Exercise goal:
Write out the listing below exactly, and omit any images you find in it.

Recorded information:
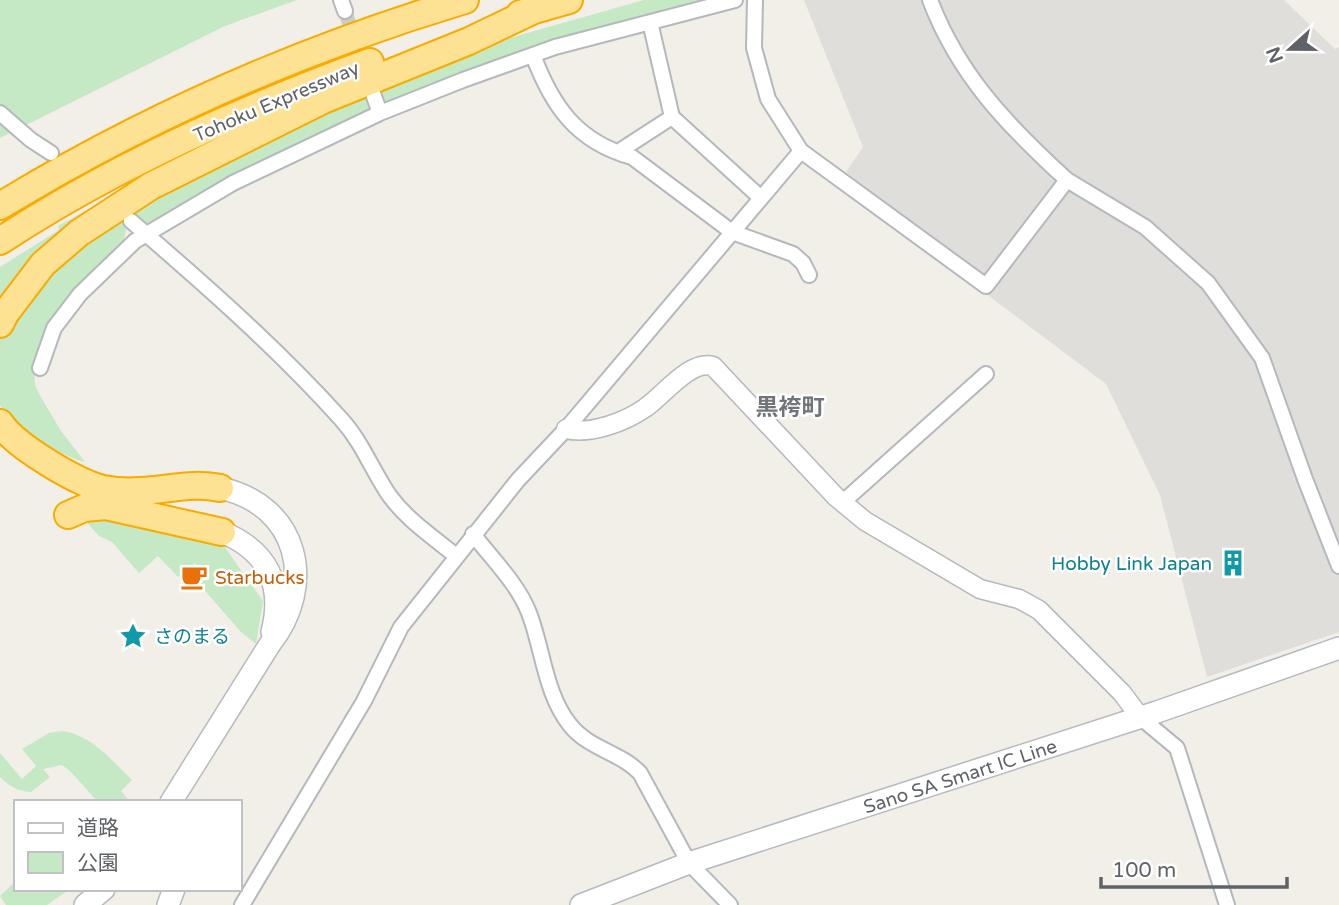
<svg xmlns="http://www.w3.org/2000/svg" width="1339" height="905" font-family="'Varela Round','Noto Sans JP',sans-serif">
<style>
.industrial{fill:#e0deda}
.green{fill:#c5e8c5}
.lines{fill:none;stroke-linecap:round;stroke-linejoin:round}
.minor-tunnel{stroke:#ccccc8;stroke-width:14;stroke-dasharray:14 7;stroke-linecap:butt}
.minor-casing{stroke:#b5b8bc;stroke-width:18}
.tertiary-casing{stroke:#b5b8bc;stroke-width:21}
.secondary-casing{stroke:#b6babf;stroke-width:24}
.motorway-casing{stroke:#f9ab00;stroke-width:30}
.minor{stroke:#fff;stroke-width:14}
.tertiary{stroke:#fff;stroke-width:18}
.secondary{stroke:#fff;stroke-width:21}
.motorway{stroke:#fde293;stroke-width:26}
.labels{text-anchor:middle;stroke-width:5;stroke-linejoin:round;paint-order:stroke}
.street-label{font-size:19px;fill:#5f6368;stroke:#fff}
.culture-label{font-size:19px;fill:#0d838f;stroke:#fff;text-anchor:end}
.food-label{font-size:19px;fill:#c56008;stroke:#fff;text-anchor:start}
.quarter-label{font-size:23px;font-weight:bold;fill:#70757a;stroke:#fff}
</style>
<rect width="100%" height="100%" fill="#f1efe8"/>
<path class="industrial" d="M804,0H1284L1335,49L1339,47V632L1207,677L1160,495L1106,384L985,293L846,172L863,147Z"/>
<path class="green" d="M0,0H297L225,26L0,138Z
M644,0H728L411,96L147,229L130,217L121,222L126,229L123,246L53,316L34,368L35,385L39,394L61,431L85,462L77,460C48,446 14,436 0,405V339L4,327L28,292L110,221L237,154L407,76L506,39Z
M168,165L22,280L0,298V267L59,230L58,226Z
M107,515L202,536L224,546L263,601L256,644L240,631L200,585L207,577L195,563L178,577L158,556L139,573L112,542L99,536L83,518Z
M62,731C93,736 110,759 132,780L121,791L130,802H98L70,771L62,765L43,769L50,777L31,792C17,791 9,786 0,777V753L22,779L36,766L22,749L49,733Z
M16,881V889H70L47,905H6L0,896Z"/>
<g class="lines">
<path class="minor-tunnel" d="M345,11L365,70"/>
<g class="minor-casing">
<path id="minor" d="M341,0L345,11
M755,0L754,48L768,99L801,151L986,286L1067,180C1008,126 959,76 930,0
M650,22L672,117L761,198
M533,55C552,106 577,142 632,157L732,232L793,254L803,263L809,275
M372,91L380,113
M0,113L31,140L51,153
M618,152L672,117
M1067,180L1145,227L1208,283L1262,358L1305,479L1339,566
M131,221C204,284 276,347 341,419C362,442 372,470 389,495C407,520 433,537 456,556
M40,368L54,328L80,294L135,241L233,183L380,113L463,80L555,47L735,0
M843,502L986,374
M473,534C492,559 518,584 529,613C543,649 545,694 570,725C589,749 620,752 640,773L689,863L730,905
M1140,717L1177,748L1227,905
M242,905L364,701L401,627L518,480L566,429L801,151"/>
</g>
<g class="tertiary-casing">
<path id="tertiary" d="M566,429C590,435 625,422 645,408C663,396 690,359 713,366L836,497L865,521L980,589L1019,599L1039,610L1122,693L1140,717"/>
</g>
<g class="secondary-casing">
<path id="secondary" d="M222,532C268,551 284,585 272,632
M171,802L270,644C317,585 299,505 220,488
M85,905L104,889
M168,905L174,889
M581,905L689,863L1157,712L1339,648"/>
</g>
<g class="motorway-casing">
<path id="motorway" d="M520,14L569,0
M0,206C146,117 302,49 465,0
M0,241C114,166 241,109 370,62
M0,324L5,314L43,264L79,233L151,186L323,100L469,41L536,9
M0,423C15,446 76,482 103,489C114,491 129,492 140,491C168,490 193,482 220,488
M68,515L84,508L106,506L222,532"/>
</g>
<use href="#minor" class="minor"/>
<use href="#tertiary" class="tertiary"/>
<use href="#secondary" class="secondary"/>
<use href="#motorway" class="motorway"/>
</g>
<defs>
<g id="building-bare" transform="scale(2.1)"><path d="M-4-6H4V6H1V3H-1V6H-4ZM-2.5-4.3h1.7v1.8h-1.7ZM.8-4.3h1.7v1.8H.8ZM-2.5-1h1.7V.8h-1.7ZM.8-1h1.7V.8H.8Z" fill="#0f9aa8" stroke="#fff" stroke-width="2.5" paint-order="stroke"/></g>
<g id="cafe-bare" transform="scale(2.1)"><path d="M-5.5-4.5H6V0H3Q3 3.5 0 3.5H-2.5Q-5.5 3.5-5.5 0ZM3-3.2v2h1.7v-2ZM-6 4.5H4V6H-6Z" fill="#e8710a" stroke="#fff" stroke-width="2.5" paint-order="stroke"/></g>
<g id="sight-bare" transform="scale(2.1)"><path d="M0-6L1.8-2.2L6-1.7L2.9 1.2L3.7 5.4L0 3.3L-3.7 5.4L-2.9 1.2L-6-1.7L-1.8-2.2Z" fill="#0f9aa8" stroke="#fff" stroke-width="2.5" paint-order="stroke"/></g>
</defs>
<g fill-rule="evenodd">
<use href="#building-bare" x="1233" y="563"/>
<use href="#cafe-bare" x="194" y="577"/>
<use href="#sight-bare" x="133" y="636"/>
</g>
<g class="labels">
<g class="street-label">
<text transform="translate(276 101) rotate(-23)" y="7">Tohoku Expressway</text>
<text transform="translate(960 776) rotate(-18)" y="7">Sano SA Smart IC Line</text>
</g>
<g class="culture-label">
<text x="1212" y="570">Hobby Link Japan</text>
<text x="154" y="643" text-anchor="start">さのまる</text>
</g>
<g class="food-label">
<text x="215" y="584">Starbucks</text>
</g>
<g class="quarter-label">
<text x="790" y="415">黒袴町</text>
</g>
</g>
<rect x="14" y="800" width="228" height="91" fill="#ffffff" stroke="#bfc1c3" stroke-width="2"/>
<rect x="28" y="823" width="35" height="10" fill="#ffffff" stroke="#bfc1c3" stroke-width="2"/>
<text x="77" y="835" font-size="21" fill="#5f6368">道路</text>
<rect x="28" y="852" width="35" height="21" fill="#c5e8c5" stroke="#bfc1c3" stroke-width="2"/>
<text x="77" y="870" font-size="21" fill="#5f6368">公園</text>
<g transform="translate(1290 49) rotate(249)" stroke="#ffffff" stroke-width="5" paint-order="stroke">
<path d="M0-5L12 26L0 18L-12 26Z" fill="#5f6368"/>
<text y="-10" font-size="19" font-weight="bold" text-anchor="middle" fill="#5f6368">N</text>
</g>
<path d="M1101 877v10h186v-10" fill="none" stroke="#5f6368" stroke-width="3.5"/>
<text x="1112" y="877" font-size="21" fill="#5f6368" stroke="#ffffff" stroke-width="5" paint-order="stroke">100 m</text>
</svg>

Solved problem:
<svg xmlns="http://www.w3.org/2000/svg" width="1339" height="905" font-family="'Varela Round','Noto Sans JP',sans-serif">
<style>
.industrial{fill:#e0deda}
.green{fill:#c5e8c5}
.lines{fill:none;stroke-linecap:round;stroke-linejoin:round}
.minor-tunnel{stroke:#ccccc8;stroke-width:14;stroke-dasharray:14 7;stroke-linecap:butt}
.minor-casing{stroke:#b5b8bc;stroke-width:18}
.tertiary-casing{stroke:#b5b8bc;stroke-width:21}
.secondary-casing{stroke:#b6babf;stroke-width:24}
.motorway-casing{stroke:#f9ab00;stroke-width:30}
.minor{stroke:#fff;stroke-width:14}
.tertiary{stroke:#fff;stroke-width:18}
.secondary{stroke:#fff;stroke-width:21}
.motorway{stroke:#fde293;stroke-width:26}
.labels{text-anchor:middle;stroke-width:5;stroke-linejoin:round;paint-order:stroke}
.street-label{font-size:19px;fill:#5f6368;stroke:#fff}
.culture-label{font-size:19px;fill:#0d838f;stroke:#fff;text-anchor:end}
.food-label{font-size:19px;fill:#c56008;stroke:#fff;text-anchor:start}
.quarter-label{font-size:23px;font-weight:bold;fill:#70757a;stroke:#fff}
</style>
<rect width="100%" height="100%" fill="#f1efe8"/>
<path class="industrial" d="M804,0H1284L1335,49L1339,47V632L1207,677L1160,495L1106,384L985,293L846,172L863,147Z"/>
<path class="green" d="M0,0H297L225,26L0,138Z
M644,0H728L411,96L147,229L130,217L121,222L126,229L123,246L53,316L34,368L35,385L39,394L61,431L85,462L77,460C48,446 14,436 0,405V339L4,327L28,292L110,221L237,154L407,76L506,39Z
M168,165L22,280L0,298V267L59,230L58,226Z
M107,515L202,536L224,546L263,601L256,644L240,631L200,585L207,577L195,563L178,577L158,556L139,573L112,542L99,536L83,518Z
M62,731C93,736 110,759 132,780L121,791L130,802H98L70,771L62,765L43,769L50,777L31,792C17,791 9,786 0,777V753L22,779L36,766L22,749L49,733Z
M16,881V889H70L47,905H6L0,896Z"/>
<g class="lines">
<path class="minor-tunnel" d="M345,11L365,70"/>
<g class="minor-casing">
<path id="minor" d="M341,0L345,11
M755,0L754,48L768,99L801,151L986,286L1067,180C1008,126 959,76 930,0
M650,22L672,117L761,198
M533,55C552,106 577,142 632,157L732,232L793,254L803,263L809,275
M372,91L380,113
M0,113L31,140L51,153
M618,152L672,117
M1067,180L1145,227L1208,283L1262,358L1305,479L1339,566
M131,221C204,284 276,347 341,419C362,442 372,470 389,495C407,520 433,537 456,556
M40,368L54,328L80,294L135,241L233,183L380,113L463,80L555,47L735,0
M843,502L986,374
M473,534C492,559 518,584 529,613C543,649 545,694 570,725C589,749 620,752 640,773L689,863L730,905
M1140,717L1177,748L1227,905
M242,905L364,701L401,627L518,480L566,429L801,151"/>
</g>
<g class="tertiary-casing">
<path id="tertiary" d="M566,429C590,435 625,422 645,408C663,396 690,359 713,366L836,497L865,521L980,589L1019,599L1039,610L1122,693L1140,717"/>
</g>
<g class="secondary-casing">
<path id="secondary" d="M222,532C268,551 284,585 272,632
M171,802L270,644C317,585 299,505 220,488
M85,905L104,889
M168,905L174,889
M581,905L689,863L1157,712L1339,648"/>
</g>
<g class="motorway-casing">
<path id="motorway" d="M520,14L569,0
M0,206C146,117 302,49 465,0
M0,241C114,166 241,109 370,62
M0,324L5,314L43,264L79,233L151,186L323,100L469,41L536,9
M0,423C15,446 76,482 103,489C114,491 129,492 140,491C168,490 193,482 220,488
M68,515L84,508L106,506L222,532"/>
</g>
<use href="#minor" class="minor"/>
<use href="#tertiary" class="tertiary"/>
<use href="#secondary" class="secondary"/>
<use href="#motorway" class="motorway"/>
</g>
<defs>
<g id="building-bare" transform="scale(2.1)"><path d="M-4-6H4V6H1V3H-1V6H-4ZM-2.5-4.3h1.7v1.8h-1.7ZM.8-4.3h1.7v1.8H.8ZM-2.5-1h1.7V.8h-1.7ZM.8-1h1.7V.8H.8Z" fill="#0f9aa8" stroke="#fff" stroke-width="2.5" paint-order="stroke"/></g>
<g id="cafe-bare" transform="scale(2.1)"><path d="M-5.5-4.5H6V0H3Q3 3.5 0 3.5H-2.5Q-5.5 3.5-5.5 0ZM3-3.2v2h1.7v-2ZM-6 4.5H4V6H-6Z" fill="#e8710a" stroke="#fff" stroke-width="2.5" paint-order="stroke"/></g>
<g id="sight-bare" transform="scale(2.1)"><path d="M0-6L1.8-2.2L6-1.7L2.9 1.2L3.7 5.4L0 3.3L-3.7 5.4L-2.9 1.2L-6-1.7L-1.8-2.2Z" fill="#0f9aa8" stroke="#fff" stroke-width="2.5" paint-order="stroke"/></g>
</defs>
<g fill-rule="evenodd">
<use href="#building-bare" x="1233" y="563"/>
<use href="#cafe-bare" x="194" y="577"/>
<use href="#sight-bare" x="133" y="636"/>
</g>
<g class="labels">
<g class="street-label">
<text transform="translate(276 101) rotate(-23)" y="7">Tohoku Expressway</text>
<text transform="translate(960 776) rotate(-18)" y="7">Sano SA Smart IC Line</text>
</g>
<g class="culture-label">
<text x="1212" y="570">Hobby Link Japan</text>
<text x="154" y="643" text-anchor="start">さのまる</text>
</g>
<g class="food-label">
<text x="215" y="584">Starbucks</text>
</g>
<g class="quarter-label">
<text x="790" y="415">黒袴町</text>
</g>
</g>
<rect x="14" y="800" width="228" height="91" fill="#ffffff" stroke="#bfc1c3" stroke-width="2"/>
<rect x="28" y="823" width="35" height="10" fill="#ffffff" stroke="#bfc1c3" stroke-width="2"/>
<text x="77" y="835" font-size="21" fill="#5f6368">道路</text>
<rect x="28" y="852" width="35" height="21" fill="#c5e8c5" stroke="#bfc1c3" stroke-width="2"/>
<text x="77" y="870" font-size="21" fill="#5f6368">公園</text>
<g transform="translate(1290 49) rotate(249)" stroke="#ffffff" stroke-width="5" paint-order="stroke">
<path d="M0-5L12 26L0 18L-12 26Z" fill="#5f6368"/>
<text y="-10" font-size="19" font-weight="bold" text-anchor="middle" fill="#5f6368">N</text>
</g>
<path d="M1101 877v10h186v-10" fill="none" stroke="#5f6368" stroke-width="3.5"/>
<text x="1112" y="877" font-size="21" fill="#5f6368" stroke="#ffffff" stroke-width="5" paint-order="stroke">100 m</text>
</svg>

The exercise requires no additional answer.